## Problem to solve
Transcribe the material verbatim, starting at its first line and stopping once the line containing "ring dip: (419, 517)" has been given; no picture should appear.

## Data provided

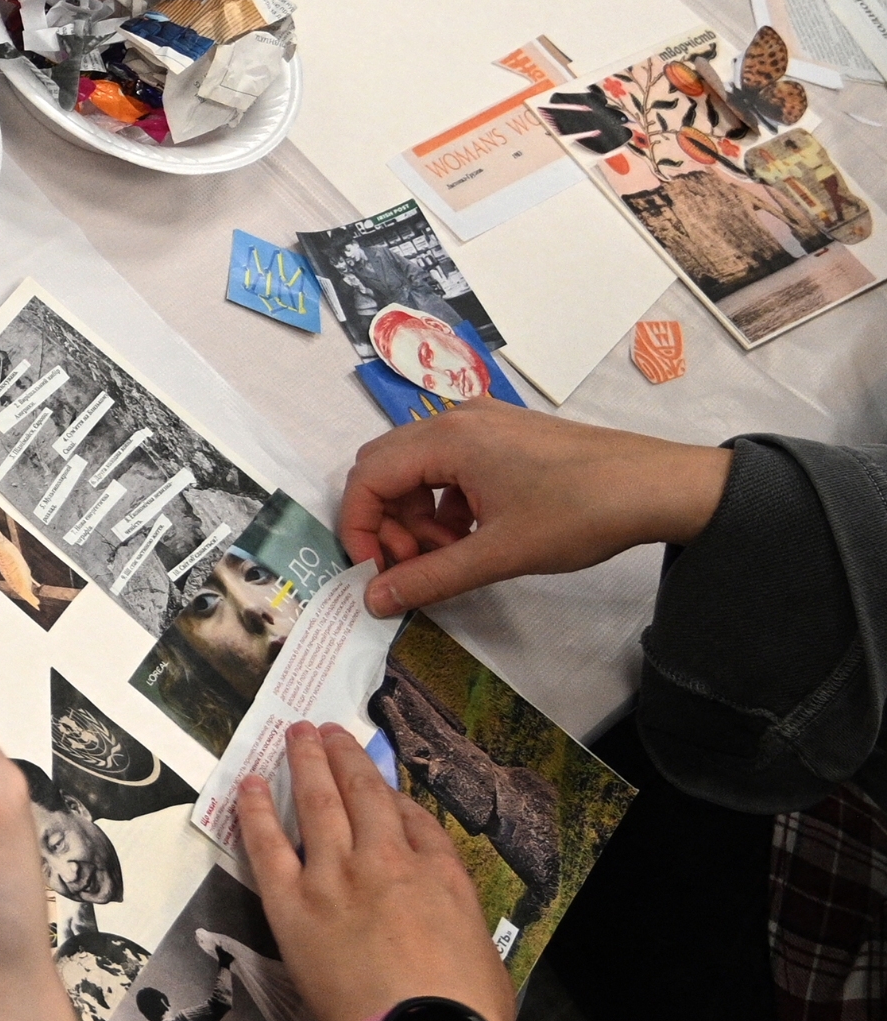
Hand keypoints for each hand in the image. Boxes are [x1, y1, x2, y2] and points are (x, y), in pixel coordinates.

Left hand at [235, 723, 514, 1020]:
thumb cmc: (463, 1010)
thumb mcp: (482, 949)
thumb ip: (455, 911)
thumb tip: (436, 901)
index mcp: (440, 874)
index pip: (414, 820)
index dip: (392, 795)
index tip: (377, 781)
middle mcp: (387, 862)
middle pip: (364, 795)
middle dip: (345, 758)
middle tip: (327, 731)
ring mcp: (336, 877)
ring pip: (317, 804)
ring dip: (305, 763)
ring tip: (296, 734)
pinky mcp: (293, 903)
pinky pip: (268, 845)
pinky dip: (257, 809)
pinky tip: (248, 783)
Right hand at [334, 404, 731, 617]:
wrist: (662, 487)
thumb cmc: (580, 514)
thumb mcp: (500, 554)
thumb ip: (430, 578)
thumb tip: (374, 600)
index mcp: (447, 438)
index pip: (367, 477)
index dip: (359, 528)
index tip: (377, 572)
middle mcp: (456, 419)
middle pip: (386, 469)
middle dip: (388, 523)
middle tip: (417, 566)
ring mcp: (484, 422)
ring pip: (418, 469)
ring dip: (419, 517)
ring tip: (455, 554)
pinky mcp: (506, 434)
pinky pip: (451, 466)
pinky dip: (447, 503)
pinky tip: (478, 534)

## Result of the exercise
Hand keypoints for each hand in the image. Boxes are [x1, y1, x2, y2] and points are (x, y), in pixel coordinates.

Left hand at [235, 723, 514, 1020]:
thumb cmc: (463, 1010)
thumb mcp: (482, 949)
thumb ip: (455, 911)
thumb tip: (436, 901)
index mcp: (440, 874)
index pip: (414, 820)
index dip: (392, 795)
index tip: (377, 781)
middle mcp: (387, 862)
middle pip: (364, 795)
middle dip: (345, 758)
middle tip: (327, 731)
ring mcp: (336, 877)
ring pip: (317, 804)
ring dip: (305, 763)
ring tip: (296, 734)
pinky mcp: (293, 903)
pinky pip: (268, 845)
pinky dip: (257, 809)
pinky tip: (248, 783)
Right hand at [334, 404, 731, 617]:
wrist: (662, 487)
thumb cmc: (580, 514)
thumb mcp: (500, 554)
thumb ip: (430, 578)
thumb tip: (374, 600)
index mcp: (447, 438)
index pip: (367, 477)
index dip: (359, 528)
index tip: (377, 572)
middle mcp: (456, 419)
middle pip: (386, 469)
middle dip: (388, 523)
middle tip: (417, 566)
ring mcp: (484, 422)
ring pip: (418, 469)
ring dip: (419, 517)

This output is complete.